Hattie snorted, and Nancy still looked uneasy. “Well, he just slides through. He might as well be invisible.” She laughed, but not happily. “You look at him, your eye just slips off his face. He’s not a person you want to have anything to do with.”
“He might have been visiting,” Hattie said.
“Visiting?” Tom asked.
“That devil was born in the Third Court,” Hattie said.
“His sister Carmen lives back in there,” Nancy said, as if she were talking about a deep jungle. “On Eastern Shore Road—the Third Court. Peers through her curtains, day in and day out.”
“Looks so meek and mild until you look at her eyes—”

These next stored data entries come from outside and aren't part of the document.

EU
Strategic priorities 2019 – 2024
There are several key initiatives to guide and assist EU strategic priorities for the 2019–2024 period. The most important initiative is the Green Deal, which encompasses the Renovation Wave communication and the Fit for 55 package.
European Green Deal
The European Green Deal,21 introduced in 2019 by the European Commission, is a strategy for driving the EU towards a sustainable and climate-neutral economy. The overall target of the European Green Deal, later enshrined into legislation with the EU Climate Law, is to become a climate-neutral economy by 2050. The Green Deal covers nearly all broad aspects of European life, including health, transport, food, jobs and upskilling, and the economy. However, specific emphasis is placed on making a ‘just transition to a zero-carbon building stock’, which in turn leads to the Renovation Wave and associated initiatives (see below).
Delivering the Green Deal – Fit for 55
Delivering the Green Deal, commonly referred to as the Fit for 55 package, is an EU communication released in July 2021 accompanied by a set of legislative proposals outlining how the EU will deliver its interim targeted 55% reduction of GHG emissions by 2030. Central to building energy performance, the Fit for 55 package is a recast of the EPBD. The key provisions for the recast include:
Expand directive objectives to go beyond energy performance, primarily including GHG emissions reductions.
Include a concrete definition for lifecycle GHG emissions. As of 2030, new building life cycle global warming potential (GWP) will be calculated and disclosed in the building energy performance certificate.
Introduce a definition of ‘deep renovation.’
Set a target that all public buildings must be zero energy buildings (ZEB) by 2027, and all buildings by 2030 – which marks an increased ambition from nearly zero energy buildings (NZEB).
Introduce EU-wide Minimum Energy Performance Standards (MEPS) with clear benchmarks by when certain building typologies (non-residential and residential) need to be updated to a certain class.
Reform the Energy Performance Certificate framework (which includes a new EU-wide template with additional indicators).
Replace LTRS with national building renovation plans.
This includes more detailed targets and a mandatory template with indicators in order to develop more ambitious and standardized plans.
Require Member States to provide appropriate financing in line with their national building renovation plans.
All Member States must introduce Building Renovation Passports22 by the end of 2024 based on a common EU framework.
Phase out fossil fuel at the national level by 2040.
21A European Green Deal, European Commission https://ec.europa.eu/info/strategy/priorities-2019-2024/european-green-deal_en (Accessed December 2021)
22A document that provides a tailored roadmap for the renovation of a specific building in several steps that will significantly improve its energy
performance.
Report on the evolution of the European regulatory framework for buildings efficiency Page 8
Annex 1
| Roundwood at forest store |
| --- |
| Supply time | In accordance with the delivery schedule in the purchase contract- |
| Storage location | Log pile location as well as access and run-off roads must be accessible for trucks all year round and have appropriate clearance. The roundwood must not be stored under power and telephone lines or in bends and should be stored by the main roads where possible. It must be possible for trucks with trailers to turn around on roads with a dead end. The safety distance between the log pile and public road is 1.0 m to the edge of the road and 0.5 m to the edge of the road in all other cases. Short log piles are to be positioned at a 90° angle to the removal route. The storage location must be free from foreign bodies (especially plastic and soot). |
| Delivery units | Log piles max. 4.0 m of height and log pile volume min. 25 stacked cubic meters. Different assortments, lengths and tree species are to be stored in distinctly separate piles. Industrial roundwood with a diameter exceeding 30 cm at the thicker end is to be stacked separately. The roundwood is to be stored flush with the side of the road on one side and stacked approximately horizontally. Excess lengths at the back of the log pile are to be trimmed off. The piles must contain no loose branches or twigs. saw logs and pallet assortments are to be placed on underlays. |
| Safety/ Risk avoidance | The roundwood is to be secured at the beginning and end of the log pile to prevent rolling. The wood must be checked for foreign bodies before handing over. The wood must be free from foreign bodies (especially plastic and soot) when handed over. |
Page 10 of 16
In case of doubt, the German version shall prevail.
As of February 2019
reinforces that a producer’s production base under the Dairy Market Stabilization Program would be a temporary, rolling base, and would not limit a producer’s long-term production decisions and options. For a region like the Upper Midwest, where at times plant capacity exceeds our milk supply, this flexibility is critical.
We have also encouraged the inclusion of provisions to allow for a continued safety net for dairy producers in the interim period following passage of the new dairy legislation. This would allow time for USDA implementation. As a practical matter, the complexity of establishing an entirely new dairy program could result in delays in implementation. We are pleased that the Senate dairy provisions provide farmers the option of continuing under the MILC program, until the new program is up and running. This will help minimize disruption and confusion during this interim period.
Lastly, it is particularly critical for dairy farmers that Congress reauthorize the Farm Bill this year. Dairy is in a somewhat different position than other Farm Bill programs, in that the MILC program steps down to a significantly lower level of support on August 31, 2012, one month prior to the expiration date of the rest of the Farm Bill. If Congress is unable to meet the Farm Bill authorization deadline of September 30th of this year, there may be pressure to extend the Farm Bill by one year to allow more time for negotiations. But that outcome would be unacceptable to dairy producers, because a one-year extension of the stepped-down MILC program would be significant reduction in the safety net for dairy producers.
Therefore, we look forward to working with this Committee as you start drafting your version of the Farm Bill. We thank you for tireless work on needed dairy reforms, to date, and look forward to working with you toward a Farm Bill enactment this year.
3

“And then you see she’d be happy to slit a child’s throat for the sake of the pennies out of its pockets.”
Nancy stretched her arms sideways and yawned with her whole face, somehow managing not to look ugly as she did so. Then she put her hands at the base of her spine, and arched her back. She looked like a cat, with her small supple body and short shaggy hair. Tom realized that he had been looking at her face nearly the whole time they had been in her room—he had not even noticed what she was wearing. Now he noticed: a lightweight white turtleneck and tight wheat-colored jeans and white tennis shoes like Sarah’s, but scuffed and dirty.
“We should let Bill back into his room,” she said. “It’s been so good to see you again, Tom. And you too, Sarah. I shouldn’t have let you get me talking, though.”
She stood up and ruffled her hands through her hair.